Soy Elvis
Hay un costado interesante en la película de Armando Bo y es su lado quijotesco. Al igual que el inmortal personaje de Cervantes, el protagonista es un ser melancólico que, si bien no ha perdido del todo sus ligaduras con la realidad, no puede salir de su monomanía y efectivamente se cree Elvis. John McInerny (más cerca de un Neil Young excedido de peso que del rey del rock n’roll) le pone el cuerpo y la humanidad a un ser decadente, al borde del ridículo, pero perfectamente querible. La cámara le hace justicia en este sentido y lo acompaña desde un lugar incómodo, como su existencia, pero con la intención de captar la triste situación de “querer ser” frente “a lo que se es”. Al mismo tiempo, nos saca en forma permanente como espectadores de un marco de estabilidad con sus reiterados fuera de foco y sus juegos circulares. El trasfondo de la historia es poco alentador: no se puede aceptar vivir en un mundo al que no se pertenece, fuera de tiempo, en condiciones laborales degradantes y con la presión de ser padre, cuando no se puede serlo. De la misma forma que Alonso Quijano, la fantasía es la vía de escape y después de ello, la muerte.

ENUNCIADO -
Contesta estas preguntas sobre la reseña de la película:
1. ¿Con qué personaje literario compara la reseña al protagonista?
2. ¿Qué actor interpreta al protagonista?
3. ¿Con qué recursos la cámara saca al espectador de un marco de estabilidad?
Responde basándote únicamente en la reseña.

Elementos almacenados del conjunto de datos
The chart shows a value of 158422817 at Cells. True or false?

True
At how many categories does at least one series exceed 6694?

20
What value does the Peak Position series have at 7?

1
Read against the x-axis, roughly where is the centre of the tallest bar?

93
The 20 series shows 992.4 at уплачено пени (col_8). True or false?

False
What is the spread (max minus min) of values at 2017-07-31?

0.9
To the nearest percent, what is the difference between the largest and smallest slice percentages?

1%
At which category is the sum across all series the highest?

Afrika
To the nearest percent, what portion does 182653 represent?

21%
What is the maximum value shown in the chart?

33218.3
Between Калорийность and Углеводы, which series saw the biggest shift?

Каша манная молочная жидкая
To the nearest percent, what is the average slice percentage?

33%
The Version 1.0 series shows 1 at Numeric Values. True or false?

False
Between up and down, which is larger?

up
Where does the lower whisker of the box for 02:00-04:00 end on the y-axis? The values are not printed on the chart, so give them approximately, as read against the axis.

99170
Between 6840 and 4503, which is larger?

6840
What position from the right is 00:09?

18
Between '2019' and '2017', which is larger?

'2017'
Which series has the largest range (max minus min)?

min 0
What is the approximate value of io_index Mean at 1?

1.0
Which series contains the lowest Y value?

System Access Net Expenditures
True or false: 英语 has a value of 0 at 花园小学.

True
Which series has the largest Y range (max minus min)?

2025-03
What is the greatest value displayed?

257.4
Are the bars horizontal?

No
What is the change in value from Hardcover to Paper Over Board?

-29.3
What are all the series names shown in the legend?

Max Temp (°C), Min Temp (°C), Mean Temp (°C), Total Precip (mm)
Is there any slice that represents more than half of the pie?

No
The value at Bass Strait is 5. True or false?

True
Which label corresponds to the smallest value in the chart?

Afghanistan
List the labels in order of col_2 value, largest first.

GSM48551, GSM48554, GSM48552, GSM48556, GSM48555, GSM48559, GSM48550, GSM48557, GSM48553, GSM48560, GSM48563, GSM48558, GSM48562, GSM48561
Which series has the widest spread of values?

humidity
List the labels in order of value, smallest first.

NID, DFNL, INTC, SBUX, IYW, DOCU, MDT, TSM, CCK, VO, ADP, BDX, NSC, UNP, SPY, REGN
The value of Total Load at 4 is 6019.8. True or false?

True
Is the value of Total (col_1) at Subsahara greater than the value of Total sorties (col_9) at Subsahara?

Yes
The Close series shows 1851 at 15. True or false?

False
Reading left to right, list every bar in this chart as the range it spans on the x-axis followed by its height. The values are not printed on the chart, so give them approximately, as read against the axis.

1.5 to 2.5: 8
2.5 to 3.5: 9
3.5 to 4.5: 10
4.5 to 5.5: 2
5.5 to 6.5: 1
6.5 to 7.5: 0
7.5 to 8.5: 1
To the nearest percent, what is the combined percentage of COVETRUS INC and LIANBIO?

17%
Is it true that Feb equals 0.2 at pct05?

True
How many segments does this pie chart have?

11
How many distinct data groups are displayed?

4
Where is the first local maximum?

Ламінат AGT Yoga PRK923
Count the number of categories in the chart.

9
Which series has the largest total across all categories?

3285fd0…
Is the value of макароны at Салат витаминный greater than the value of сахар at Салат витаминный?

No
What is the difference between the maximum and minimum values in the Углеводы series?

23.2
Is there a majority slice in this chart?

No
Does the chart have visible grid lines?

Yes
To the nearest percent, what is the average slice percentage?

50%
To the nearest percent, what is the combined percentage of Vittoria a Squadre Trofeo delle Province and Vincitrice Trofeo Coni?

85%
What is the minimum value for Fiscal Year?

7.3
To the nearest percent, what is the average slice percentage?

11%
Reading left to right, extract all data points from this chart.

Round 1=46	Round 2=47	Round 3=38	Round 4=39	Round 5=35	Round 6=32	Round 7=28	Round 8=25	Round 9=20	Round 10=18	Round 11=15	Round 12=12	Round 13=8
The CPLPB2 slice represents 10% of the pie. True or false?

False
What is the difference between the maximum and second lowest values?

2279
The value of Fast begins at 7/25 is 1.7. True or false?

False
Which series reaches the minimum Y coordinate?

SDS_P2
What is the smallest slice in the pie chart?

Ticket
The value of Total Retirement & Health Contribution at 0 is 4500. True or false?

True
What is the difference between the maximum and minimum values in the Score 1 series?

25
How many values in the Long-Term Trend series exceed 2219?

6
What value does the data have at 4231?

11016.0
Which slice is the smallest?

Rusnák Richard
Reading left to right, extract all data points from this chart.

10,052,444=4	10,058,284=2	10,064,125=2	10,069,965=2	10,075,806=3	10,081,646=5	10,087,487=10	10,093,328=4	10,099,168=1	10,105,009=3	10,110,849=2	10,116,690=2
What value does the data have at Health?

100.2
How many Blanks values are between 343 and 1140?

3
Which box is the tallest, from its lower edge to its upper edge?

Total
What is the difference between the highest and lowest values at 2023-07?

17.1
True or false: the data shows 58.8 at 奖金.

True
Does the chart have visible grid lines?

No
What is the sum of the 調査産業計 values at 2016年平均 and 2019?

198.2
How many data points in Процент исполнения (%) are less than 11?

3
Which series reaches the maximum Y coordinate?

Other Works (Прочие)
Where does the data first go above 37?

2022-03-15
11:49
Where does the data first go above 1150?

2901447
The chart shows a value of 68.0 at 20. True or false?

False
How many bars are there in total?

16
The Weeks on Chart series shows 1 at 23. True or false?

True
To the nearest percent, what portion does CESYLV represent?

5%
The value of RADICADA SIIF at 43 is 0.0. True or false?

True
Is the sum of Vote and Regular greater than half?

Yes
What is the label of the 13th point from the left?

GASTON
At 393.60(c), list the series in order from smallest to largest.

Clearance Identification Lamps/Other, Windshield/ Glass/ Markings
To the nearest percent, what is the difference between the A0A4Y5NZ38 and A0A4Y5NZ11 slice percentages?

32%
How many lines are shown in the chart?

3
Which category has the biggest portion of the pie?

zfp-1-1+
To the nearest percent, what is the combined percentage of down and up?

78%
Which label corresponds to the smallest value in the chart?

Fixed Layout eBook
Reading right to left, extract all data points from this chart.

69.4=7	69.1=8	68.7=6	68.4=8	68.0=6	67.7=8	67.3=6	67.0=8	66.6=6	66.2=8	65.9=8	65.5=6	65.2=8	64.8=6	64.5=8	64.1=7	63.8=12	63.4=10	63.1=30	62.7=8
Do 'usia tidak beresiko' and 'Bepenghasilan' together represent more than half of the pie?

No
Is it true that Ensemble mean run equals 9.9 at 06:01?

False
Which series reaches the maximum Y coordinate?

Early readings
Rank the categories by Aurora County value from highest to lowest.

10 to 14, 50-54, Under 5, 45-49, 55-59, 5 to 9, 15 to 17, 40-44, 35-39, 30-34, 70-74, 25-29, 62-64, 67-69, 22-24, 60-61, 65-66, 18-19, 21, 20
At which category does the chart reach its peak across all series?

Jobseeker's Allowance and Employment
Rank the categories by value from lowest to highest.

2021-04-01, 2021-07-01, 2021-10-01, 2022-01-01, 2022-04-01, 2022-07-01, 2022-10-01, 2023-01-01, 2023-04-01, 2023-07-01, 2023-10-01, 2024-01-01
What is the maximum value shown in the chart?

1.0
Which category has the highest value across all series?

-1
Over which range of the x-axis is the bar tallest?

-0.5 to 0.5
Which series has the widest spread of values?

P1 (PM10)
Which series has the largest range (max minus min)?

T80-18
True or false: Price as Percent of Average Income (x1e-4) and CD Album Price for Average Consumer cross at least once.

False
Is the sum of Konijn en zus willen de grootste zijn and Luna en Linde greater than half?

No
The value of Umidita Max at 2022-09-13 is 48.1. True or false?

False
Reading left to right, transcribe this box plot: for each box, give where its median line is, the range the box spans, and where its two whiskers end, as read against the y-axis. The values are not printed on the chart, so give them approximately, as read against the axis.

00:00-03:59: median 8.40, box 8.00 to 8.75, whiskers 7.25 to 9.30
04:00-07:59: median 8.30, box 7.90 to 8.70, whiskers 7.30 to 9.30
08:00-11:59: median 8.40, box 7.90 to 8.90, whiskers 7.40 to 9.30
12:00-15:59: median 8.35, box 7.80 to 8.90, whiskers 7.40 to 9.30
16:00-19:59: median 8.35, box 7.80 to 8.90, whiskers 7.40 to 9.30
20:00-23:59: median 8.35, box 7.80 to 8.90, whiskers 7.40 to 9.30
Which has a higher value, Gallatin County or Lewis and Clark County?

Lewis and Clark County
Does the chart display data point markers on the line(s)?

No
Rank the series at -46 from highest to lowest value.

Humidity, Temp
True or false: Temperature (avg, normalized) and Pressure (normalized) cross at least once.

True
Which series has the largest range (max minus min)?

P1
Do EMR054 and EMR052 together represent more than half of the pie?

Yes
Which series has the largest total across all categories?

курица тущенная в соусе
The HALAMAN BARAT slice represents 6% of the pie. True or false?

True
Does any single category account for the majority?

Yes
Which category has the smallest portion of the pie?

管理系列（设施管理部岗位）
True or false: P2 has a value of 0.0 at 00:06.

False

SOLUCIÓN -
1. Con el inmortal personaje de Cervantes, Alonso Quijano.
2. John McInerny.
3. Con sus reiterados fuera de foco y sus juegos circulares.